Coronavirus et copropriété : Quels impacts sur l'assemblée générale

Du fait de la situation de crise liée au coronavirus, Duflair fait le point, avec vous, sur la situation au sein des copropriétés.

 

Coronavirus et copropriété : Annulation des assemblées générales

 

La propagation du coronavirus a engendré l’interdiction de se rassembler et la création de mesures de confinement qui bousculent les habitudes des français. Les syndics et les copropriétaires doivent s’organiser face à cette crise.

 

Le coronavirus a contraint les syndics de copropriété à annuler et reporter la majorité de leurs assemblées générales au moins pendant les 15 prochains jours. Or, ces assemblées générales visent, entre autre, à décider de renouveler ou non les syndics dont les mandats arrivent à échéance.

 

Etant donné les délais légaux de convocation, aucune assemblée générale ne pourra se tenir avant, au mieux, début mai. L’enjeu est de taille car 350 000 assemblées générales devaient se tenir d’ici le 30 juin prochain.

 

Afin de minimiser le nombre d’assemblées générales annulées, certains syndics s’organisent. C’est la cas du cabinet HOMELAND “pour éviter le report de nos AG déjà convoquées, nous avons proposé la mise en place du vote par correspondance ou par visio-conférence. Dans les copropriétés où tous les copropriétaires nous ont fait part de leur accord, nous avons mis en place ces solutions” informe Renaud Lerooy, co-fondateur.
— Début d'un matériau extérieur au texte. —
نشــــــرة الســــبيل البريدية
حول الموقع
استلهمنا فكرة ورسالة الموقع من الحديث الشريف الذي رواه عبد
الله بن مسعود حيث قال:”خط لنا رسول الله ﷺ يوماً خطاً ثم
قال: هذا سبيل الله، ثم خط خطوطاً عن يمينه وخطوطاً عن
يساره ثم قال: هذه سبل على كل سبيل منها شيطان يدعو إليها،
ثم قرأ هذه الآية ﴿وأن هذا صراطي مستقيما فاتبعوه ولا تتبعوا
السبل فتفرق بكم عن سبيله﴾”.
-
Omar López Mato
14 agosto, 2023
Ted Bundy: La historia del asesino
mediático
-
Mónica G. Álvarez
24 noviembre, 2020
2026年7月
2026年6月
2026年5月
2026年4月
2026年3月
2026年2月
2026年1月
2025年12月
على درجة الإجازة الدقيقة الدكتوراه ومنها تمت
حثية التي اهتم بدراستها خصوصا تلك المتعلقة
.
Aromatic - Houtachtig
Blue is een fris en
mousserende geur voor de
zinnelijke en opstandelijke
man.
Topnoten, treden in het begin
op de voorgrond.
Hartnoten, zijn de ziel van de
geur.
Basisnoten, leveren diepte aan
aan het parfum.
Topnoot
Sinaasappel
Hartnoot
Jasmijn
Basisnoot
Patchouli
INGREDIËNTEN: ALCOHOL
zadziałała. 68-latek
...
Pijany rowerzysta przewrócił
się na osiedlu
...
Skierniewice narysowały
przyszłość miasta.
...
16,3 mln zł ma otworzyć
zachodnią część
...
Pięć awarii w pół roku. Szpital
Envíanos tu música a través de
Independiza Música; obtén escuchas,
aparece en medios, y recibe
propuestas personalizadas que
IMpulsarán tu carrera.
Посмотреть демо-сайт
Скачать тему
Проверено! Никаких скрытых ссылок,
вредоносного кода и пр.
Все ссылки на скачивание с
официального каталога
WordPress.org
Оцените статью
Coronavirus et copropriété : Report des assemblées générales

 

Le report des assemblées générales dû au coronavirus est une décision qui fait l’objet d’un projet de loi. Le gouvernement devrait légiférer dans les prochains jours.

 

Ce report des assemblées générales est demandé par les professionnels depuis plusieurs jours. En effet, certains syndics arrivent en fin de mandat et de nombreuses copropriétés, en théorie, risquent de se retrouver sans syndic. Normalement, les copropriétaires, dans un cas comme celui ci, devraient faire appel à un administrateur judiciaire pour assurer la gestion de leur copropriété. 

 

En pratique, c’est impossible, le nombre de copropriétés sera trop élevé.

 

De plus,  la période actuelle apparaît comme suffisamment troublée pour ne pas y ajouter la mise sous administration judiciaire de milliers de copropriétés. Le Ministre du Logement n’a pour l’instant pris aucune décision en la matière mais des mesures pourraient très bientôt être mises en place.

 

Le cas le plus probable est que le ministère annonce une prorogation des mandats de syndics jusqu’à l’organisation d’une prochaine assemblée générale. “Si le ministère en décide autrement et que les copropriétés doivent être placées en administration provisoire faute de pouvoir organiser leur AG ordinaire et désigner un syndic, les conséquences seraient terribles pour les copropriétaires. Sans compter que les administrateurs provisoires sont déjà débordés par les entreprises et copropriétés en faillite, qui vont se multiplier dans le contexte de crise actuel, et que les tribunaux sont également engorgés...“ explique Renaud Lerooy.

 

Clément Jimbert, fondateur et dirigeant du cabinet CLESEV à Lyon, souhaiterait “un moratoire équivalent à la période de confinement pour tout ce qui concerne l'administratif et le métier.

 

Il reste d’ailleurs assez serein sur l'impact de ce confinement pour ses copropriétés. “Je suis persuadé que cela n'aura pas d'impact au niveau administratif puisque nous pourrons tout rattraper et ceux qui étaient déjà en retard, ne le seront que plus”.

 

Cependant, il sait que la charge de travail accumulée va être importante et indique “Il faut espérer que chacun bénéficiera d'une grande compréhension et de beaucoup de soutien de tous nos clients et acteurs de l'immobilier dans les mois à venir.